Chronic exposure to cosmetics or creams containing toxic substances may be damaging your health over the years. While federal authorities find a national safety standard for these products, you must do some work. We tell you how.
Until the laws change, a no-brainer way to avoid many risky chemicals in your cosmetics is to shop at Whole Foods. (Check out its affordable 365 Everyday Value line.) If you shop in other stores, you can download the following helpful apps to your phone.
Reading the tiny print of an ingredient list can be tricky, especially when you´re too busy shopping. Luckily, free apps like Think Dirty, Skin Deep Cosmetics, and Good Guide are available to help you understand what lurks beyond the pretty packaging and make an informed decision about what products to buy.
To use, you simply open the app in your phone and scan the bar code on the product. You´ll see its components and a rating based on how safe the product is, more information to choose better.
You may not have expected to find carcinogens in your blush or lipgloss, but many cancer-causing ingredients used in cosmetics are hidden behind the name of chemical preservatives. The following is a list of high-risk components, products that contain them, and safer alternatives that don´t.
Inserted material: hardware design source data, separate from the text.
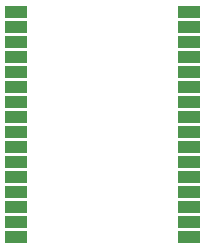
<source format=gbr>
G04 EAGLE Gerber RS-274X export*
G75*
%MOMM*%
%FSLAX34Y34*%
%LPD*%
%INSolderpaste Top*%
%IPPOS*%
%AMOC8*
5,1,8,0,0,1.08239X$1,22.5*%
G01*
%ADD10R,1.899919X1.070103*%


D10*
X84800Y445740D03*
X84800Y331440D03*
X84800Y318740D03*
X84800Y306040D03*
X84800Y293340D03*
X84800Y280640D03*
X84800Y267940D03*
X84800Y255240D03*
X231200Y255240D03*
X231200Y267940D03*
X231200Y280640D03*
X84800Y433040D03*
X231200Y293340D03*
X231200Y306040D03*
X231200Y318740D03*
X231200Y331440D03*
X231200Y344140D03*
X231200Y356840D03*
X231200Y369540D03*
X231200Y382240D03*
X231200Y394940D03*
X231200Y407640D03*
X84800Y420340D03*
X231200Y420340D03*
X231200Y433040D03*
X231200Y445740D03*
X84800Y407640D03*
X84800Y394940D03*
X84800Y382240D03*
X84800Y369540D03*
X84800Y356840D03*
X84800Y344140D03*
M02*

</source>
You´ll find it in hair straightening and nail products as well as in eyelash glues. It´s a preservative classified as a human carcinogen when inhaled. When you use personal-care products with formaldehyde, you can expose not only your skin to the chemical, but also your lungs. Scan ingredients lists for formaldehyde, formalin, or methylene glycol. The two polishes on the left contain it, while the one on the right does not.
2. Formaldehyde releasers and 1,4-dioxane
These cancer-causing preservatives release formaldehyde over time or when mixed with water. You´ll find them in anti-wrinkle creams, makeup removers, hair conditioners, and body washes. You won´t see it on labels because it´s formed as a by product during the manufacturing process, so look out for polyoxyethylene and ingredient names that begin with “PEG” or polyethylene, or end with “eth” or “oxynol.”
Hidden in nail polishes, hair sprays, perfumes, deodorants, lotions, and other products, phthalates are deemed toxic by the Federal Hazardous Substances Act based on animal studies suggesting that they may pose reproductive and developmental health risks. Steer clear of diethyl phthalate (DEP) and dibutyl phthalate (DBP) by avoiding products with ingredients lists that include the word “fragrance.”
4. Triclosan and triclocarban
It´s found in hand and body washes, deodorants, toothpastes, and some cosmetics. Recent animal studies have shown that these antibacterial agents can affect reproductive growth and developmental systems. They might also be fueling an increase in antibiotic-resistant bacteria. Here we show two products by Nars: the one on the left contains it, while the one on the right does not.
Minnesota recently became the first state to ban triclosan in those products. The law won’t be effective until 2017, but some companies such as Avon and Procter & Gamble have stopped using the ingredients or have plans to discontinue their use.
5. Coal Tar
You´ll find it in dandruff shampoos and ointments to treat skin conditions such as eczema. Derived from coal, this complex mixture of hundreds of chemical compounds is classified by the U.S. National Toxicology Program as a known human carcinogen. There are known cases of skin cancer among patients using therapeutic coal-tar preparations.
What to Look For On the Labels
In the U.S., federal regulations allow coal tar to be used in nonprescription products for treating dandruff, psoriasis, and similar skin conditions. Scan product ingredients lists for coal tar. You may also want to avoid selenium sulfide, a coal-tar alternative used in some shampoos that is a probable human carcinogen based on animal studies.
They can be in makeup, face creams, and personal-care products such as toothpaste and sunscreen. A Rutgers University study testing the effects of using blusher and other cosmetic powders with nanoparticles found “a strong potential” for breathing them into the lungs and upper airways in the throat and head.
Small but Deadly
Nanoparticles are so tiny that they can cross the blood/brain barrier and reach other organs more easily than other particles can. Some products, like the blush by Serge Lutens pictured in the photo, openly boast about nanoparticles´ allegedly amazing effects. But many brands keep mum about it, and disclosure isn´t required.
They're in Your Favorite Brands
A 2012 study of liquid and mineral powder foundations, concealers, and other products from 10 brands, including Clinique, L’Oréal, Revlon, and The Body Shop, found they all contained nanoparticles. Tip-offs of possible nano ingredients: acrylates, alumina, carbon black, cerium oxide, colloidal gold, fullerene, iron oxides, platinum, silica, titanium dioxide, and zinc oxide.